Source : Code pénal — article consolidé

Texte de loi

Art. 321-4 C. pén.

« Le recel est puni de la peine attachée à l'infraction dont provient le bien recelé lorsque cette peine est supérieure à celle encourue au titre des articles 321-1 ou 321-2. Ce mécanisme d'alignement constitue le « plafond glissant » de la répression du recel. »

Source : Code pénal — article consolidé

Jurisprudence

Cass. crim., 16 mars 1965, n° 64-93.434

« Le recel étant une infraction distincte du vol, seules les circonstances aggravantes connues du receleur au moment du recélé peuvent être retenues à son encontre. D'autres éléments d'aggravation peuvent toutefois être retenus contre l'auteur présumé du crime ayant procuré les choses recelées. »

Source : JUDILIBRE — Cour de cassation

Autonomie du recel par rapport au vol d'origine

Jurisprudence

Cass. crim., 12 mars 1990, n° 89-82.643

« Les tribunaux correctionnels ne peuvent statuer que sur les faits relevés par l'acte qui les a saisis. Excèdent leurs pouvoirs les juges qui, saisis de faits de recel de secret de fabrique, retiennent à la charge du prévenu le recel d'une documentation provenant d'une soustraction frauduleuse. »

Source : JUDILIBRE — Cour de cassation

Bon à savoir

Vérifier la qualification exacte de la prévention

En cas de poursuites pour recel, il est essentiel de vérifier que l'ordonnance de renvoi ou la citation directe vise précisément les biens reprochés. Tout débordement de la saisine constitue un moyen de cassation efficace fondé sur l'excès de pouvoir du tribunal.

Responsabilité civile solidaire du receleur

Jurisprudence

Cass. crim., 20 mars 1985, n° 84-92.631

« Le receleur qui n'a reçu qu'une partie des objets provenant du délit est solidairement responsable avec l'auteur principal de la totalité des dommages-intérêts. La connexité entre le vol et le recel fonde cette solidarité. »

Source : JUDILIBRE — Cour de cassation

Jurisprudence

Cass. crim., 6 mai 1987, n° 86-93.694

« Il résulte des articles 55 du Code pénal et 203 du Code de procédure pénale qu'il y a connexité entre le vol et le recel des mêmes objets. Le receleur, même s'il n'a reçu qu'une partie des objets provenant d'un vol avec arme, est solidairement responsable avec les auteurs principaux de la totalité des dommages-intérêts. »

Source : JUDILIBRE — Cour de cassation

Prescription, compétence territoriale et moyens de défense

Jurisprudence

Cass. crim., 26 septembre 2007, n° 07-83.829

« Selon l'article 113-2 du Code pénal, il suffit, pour que l'infraction soit réputée commise sur le territoire de la République, qu'un de ses faits constitutifs ait eu lieu sur ce territoire. L'infraction principale (le vol) ayant été commise en France, le recel commis à l'étranger par une personne étrangère peut être poursuivi par les tribunaux français. »

Source : JUDILIBRE — Cour de cassation

Bon à savoir

Conserver toute preuve d'achat régulier

En cas d'acquisition d'un bien d'occasion, conservez systématiquement la facture, le reçu de paiement, la copie de la pièce d'identité du vendeur et toute correspondance. Ces documents constituent les preuves essentielles de votre bonne foi en cas de poursuites pour recel.

À éviter

Le caractère continu repousse la prescription

Ne croyez pas que le temps écoulé depuis le vol vous protège : tant que vous détenez le bien volé, la prescription de six ans ne commence pas à courir. Même un achat réalisé il y a vingt ans peut donner lieu à des poursuites si vous conservez encore l'objet.

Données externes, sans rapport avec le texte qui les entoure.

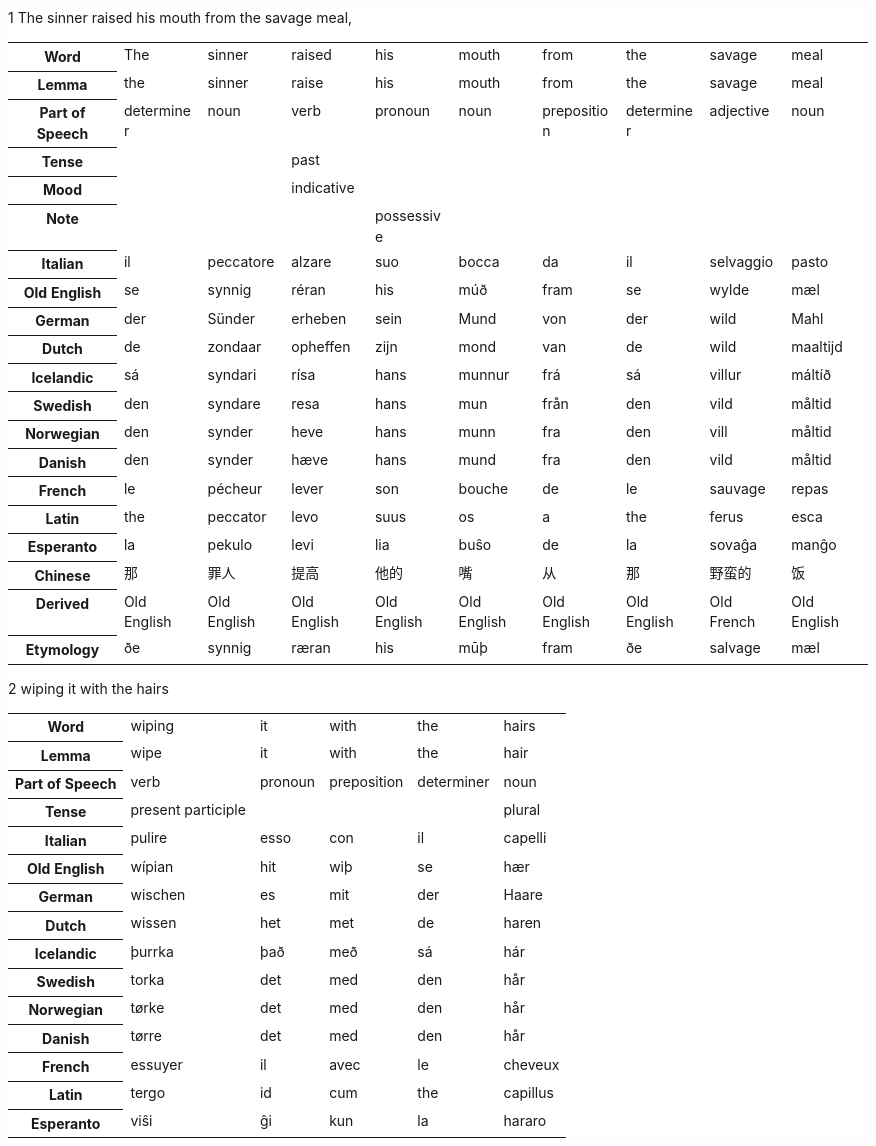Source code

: 1 The sinner raised his mouth from the savage meal,

<table>
<tr><th>Word</th><td>The</td><td>sinner</td><td>raised</td><td>his</td><td>mouth</td><td>from</td><td>the</td><td>savage</td><td>meal</td></tr>
<tr><th>Lemma</th><td>the</td><td>sinner</td><td>raise</td><td>his</td><td>mouth</td><td>from</td><td>the</td><td>savage</td><td>meal</td></tr>
<tr><th>Part of Speech</th><td>determiner</td><td>noun</td><td>verb</td><td>pronoun</td><td>noun</td><td>preposition</td><td>determiner</td><td>adjective</td><td>noun</td></tr>
<tr><th>Tense</th><td></td><td></td><td>past</td><td></td><td></td><td></td><td></td><td></td><td></td></tr>
<tr><th>Mood</th><td></td><td></td><td>indicative</td><td></td><td></td><td></td><td></td><td></td><td></td></tr>
<tr><th>Note</th><td></td><td></td><td></td><td>possessive</td><td></td><td></td><td></td><td></td><td></td></tr>
<tr><th>Italian</th><td>il</td><td>peccatore</td><td>alzare</td><td>suo</td><td>bocca</td><td>da</td><td>il</td><td>selvaggio</td><td>pasto</td></tr>
<tr><th>Old English</th><td>se</td><td>synnig</td><td>réran</td><td>his</td><td>múð</td><td>fram</td><td>se</td><td>wylde</td><td>mæl</td></tr>
<tr><th>German</th><td>der</td><td>Sünder</td><td>erheben</td><td>sein</td><td>Mund</td><td>von</td><td>der</td><td>wild</td><td>Mahl</td></tr>
<tr><th>Dutch</th><td>de</td><td>zondaar</td><td>opheffen</td><td>zijn</td><td>mond</td><td>van</td><td>de</td><td>wild</td><td>maaltijd</td></tr>
<tr><th>Icelandic</th><td>sá</td><td>syndari</td><td>rísa</td><td>hans</td><td>munnur</td><td>frá</td><td>sá</td><td>villur</td><td>máltíð</td></tr>
<tr><th>Swedish</th><td>den</td><td>syndare</td><td>resa</td><td>hans</td><td>mun</td><td>från</td><td>den</td><td>vild</td><td>måltid</td></tr>
<tr><th>Norwegian</th><td>den</td><td>synder</td><td>heve</td><td>hans</td><td>munn</td><td>fra</td><td>den</td><td>vill</td><td>måltid</td></tr>
<tr><th>Danish</th><td>den</td><td>synder</td><td>hæve</td><td>hans</td><td>mund</td><td>fra</td><td>den</td><td>vild</td><td>måltid</td></tr>
<tr><th>French</th><td>le</td><td>pécheur</td><td>lever</td><td>son</td><td>bouche</td><td>de</td><td>le</td><td>sauvage</td><td>repas</td></tr>
<tr><th>Latin</th><td>the</td><td>peccator</td><td>levo</td><td>suus</td><td>os</td><td>a</td><td>the</td><td>ferus</td><td>esca</td></tr>
<tr><th>Esperanto</th><td>la</td><td>pekulo</td><td>levi</td><td>lia</td><td>buŝo</td><td>de</td><td>la</td><td>sovaĝa</td><td>manĝo</td></tr>
<tr><th>Chinese</th><td>那</td><td>罪人</td><td>提高</td><td>他的</td><td>嘴</td><td>从</td><td>那</td><td>野蛮的</td><td>饭</td></tr>
<tr><th>Derived</th><td>Old English</td><td>Old English</td><td>Old English</td><td>Old English</td><td>Old English</td><td>Old English</td><td>Old English</td><td>Old French</td><td>Old English</td></tr>
<tr><th>Etymology</th><td>ðe</td><td>synnig</td><td>ræran</td><td>his</td><td>mūþ</td><td>fram</td><td>ðe</td><td>salvage</td><td>mæl</td></tr>
</table>

2 wiping it with the hairs

<table>
<tr><th>Word</th><td>wiping</td><td>it</td><td>with</td><td>the</td><td>hairs</td></tr>
<tr><th>Lemma</th><td>wipe</td><td>it</td><td>with</td><td>the</td><td>hair</td></tr>
<tr><th>Part of Speech</th><td>verb</td><td>pronoun</td><td>preposition</td><td>determiner</td><td>noun</td></tr>
<tr><th>Tense</th><td>present participle</td><td></td><td></td><td></td><td>plural</td></tr>
<tr><th>Italian</th><td>pulire</td><td>esso</td><td>con</td><td>il</td><td>capelli</td></tr>
<tr><th>Old English</th><td>wípian</td><td>hit</td><td>wiþ</td><td>se</td><td>hær</td></tr>
<tr><th>German</th><td>wischen</td><td>es</td><td>mit</td><td>der</td><td>Haare</td></tr>
<tr><th>Dutch</th><td>wissen</td><td>het</td><td>met</td><td>de</td><td>haren</td></tr>
<tr><th>Icelandic</th><td>þurrka</td><td>það</td><td>með</td><td>sá</td><td>hár</td></tr>
<tr><th>Swedish</th><td>torka</td><td>det</td><td>med</td><td>den</td><td>hår</td></tr>
<tr><th>Norwegian</th><td>tørke</td><td>det</td><td>med</td><td>den</td><td>hår</td></tr>
<tr><th>Danish</th><td>tørre</td><td>det</td><td>med</td><td>den</td><td>hår</td></tr>
<tr><th>French</th><td>essuyer</td><td>il</td><td>avec</td><td>le</td><td>cheveux</td></tr>
<tr><th>Latin</th><td>tergo</td><td>id</td><td>cum</td><td>the</td><td>capillus</td></tr>
<tr><th>Esperanto</th><td>viŝi</td><td>ĝi</td><td>kun</td><td>la</td><td>hararo</td></tr>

Aucune étude de cas associée.

Questions fréquentes

Peut-on être condamné pour recel si l'on ignorait que le bien était volé ?

Non, l'élément intentionnel du recel exige la connaissance de l'origine frauduleuse du bien. Si le prévenu démontre qu'il ignorait légitimement la provenance délictueuse — par des factures, un prix normal, des circonstances d'achat régulières —, le recel ne peut être caractérisé. La charge de la preuve incombe au ministère public.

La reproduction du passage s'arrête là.